> **Exercise passage**

▶

At least some of SunCal’s bets seem to be paying off: According to The Wall Street Journal, the company resold the McSweeney Farms development it won at auction to a hedge fund that helped finance the deal for $15.5 million, the amount it paid at auction, and the developer quickly sold off 1,700 lots it bought in Las Vegas. And the developer is hopeful for the future of the developments it has acquired.

The test could be the $2.5 billion Potomac Shores development, SunCal's biggest. Ground has been broken on a new, 7,500-square-foot clubhouse for the development’s golf course, which is slated to open for play next year, and the first 371 homes are being developed for the “commuters, creatives and retirees” the company’s executives hope will buy them. Meanwhile, SunCal is hoping the FBI will choose the Potomac Shores as its new home.

In addition to the planned rail station, county supervisors have reportedly declared the area a tourism zone, which will put $20 million in future tax dollars generated by the development toward roads and utilities there.

"Potomac Shores is an exceptional property," said Aguirre, who said model homes have opened and interest from buyers is high. "We are looking forward to building out this transit-oriented community in the years ahead."


Jon Spangler's picture
Submitted by Jon Spangler on Thu, Aug 1, 2013

SunCal's business model certainly looks like a profitable one--and that seems to be all that SunCal's principals ever cared about. And investors in D.E. Shaw who do not account for social responsibility or ethics may be happy, too.

Given the way that SunCal's owners and top executives treated the City of Alameda--its opponents as well as former supporters like me--I do not wish them well or have any desire to see them work anywhere close to Alameda. And, being a person of faith as well as active political participation, I am sure that SuncCal, its principles, and its principals well be judged based on their ethics--or the lack thereof.

Ironically, the actual plan that SunCal proposed for Alameda Point that Peter Calthorpe developed with SunCal funding remains the most sustainable and environmentally sound plan ever fleshed out for AP because it integrated transit-oriented development, transit, and jobs in a way that minimizes traffic congestion. (When workers live within walking and bicycling distance of their jobs and do not commute in cars through the tubes and over the bridges there is minimal congestion, even with 3,000 residential housing units or more in a compact area.)

◀

> **Exercises to complete**
1. Return the part of the SunCal passage between "The test could" and "its new home.", inclusive, copied word for word.
2. Can you turn the paragraph of the SunCal passage that begins "The test could be the $2.5 billion Potomac Shores development" into a short bulleted list that keeps its main facts?
3. Do the following statements agree with the SunCal passage? Answer yes or no for each, and quote the words that decide it. (a) SunCal resold the McSweeney Farms development for the same amount it paid at auction. (b) The new clubhouse at Potomac Shores has already opened. (c) County supervisors reportedly declared the area a tourism zone.

> **Records**
▶

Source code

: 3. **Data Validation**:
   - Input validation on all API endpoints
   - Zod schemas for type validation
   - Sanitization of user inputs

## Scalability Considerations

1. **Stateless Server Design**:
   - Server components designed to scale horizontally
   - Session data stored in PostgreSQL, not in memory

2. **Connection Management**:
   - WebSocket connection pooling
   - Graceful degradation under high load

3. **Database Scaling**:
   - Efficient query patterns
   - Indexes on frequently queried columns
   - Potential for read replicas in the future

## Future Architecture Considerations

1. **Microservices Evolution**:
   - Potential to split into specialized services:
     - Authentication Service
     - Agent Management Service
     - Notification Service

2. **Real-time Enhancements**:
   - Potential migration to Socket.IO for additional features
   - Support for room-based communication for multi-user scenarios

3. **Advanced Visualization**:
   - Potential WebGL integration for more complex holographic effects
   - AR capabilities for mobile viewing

◀

> **Responses by task**
1.
The test could be the $2.5 billion Potomac Shores development, SunCal's biggest. Ground has been broken on a new, 7,500-square-foot clubhouse for the development’s golf course, which is slated to open for play next year, and the first 371 homes are being developed for the “commuters, creatives and retirees” the company’s executives hope will buy them. Meanwhile, SunCal is hoping the FBI will choose the Potomac Shores as its new home.

2.
- Potomac Shores, a $2.5 billion development, is SunCal's biggest and could be its test.
- Ground has been broken on a new 7,500-square-foot clubhouse for the development's golf course, which is slated to open for play next year.
- The first 371 homes are being developed for the "commuters, creatives and retirees" that company executives hope will buy them.
- SunCal is hoping the FBI will choose Potomac Shores as its new home.

3.
(a) Yes: "for $15.5 million, the amount it paid at auction"
(b) No: "Ground has been broken on a new, 7,500-square-foot clubhouse"
(c) Yes: "county supervisors have reportedly declared the area a tourism zone"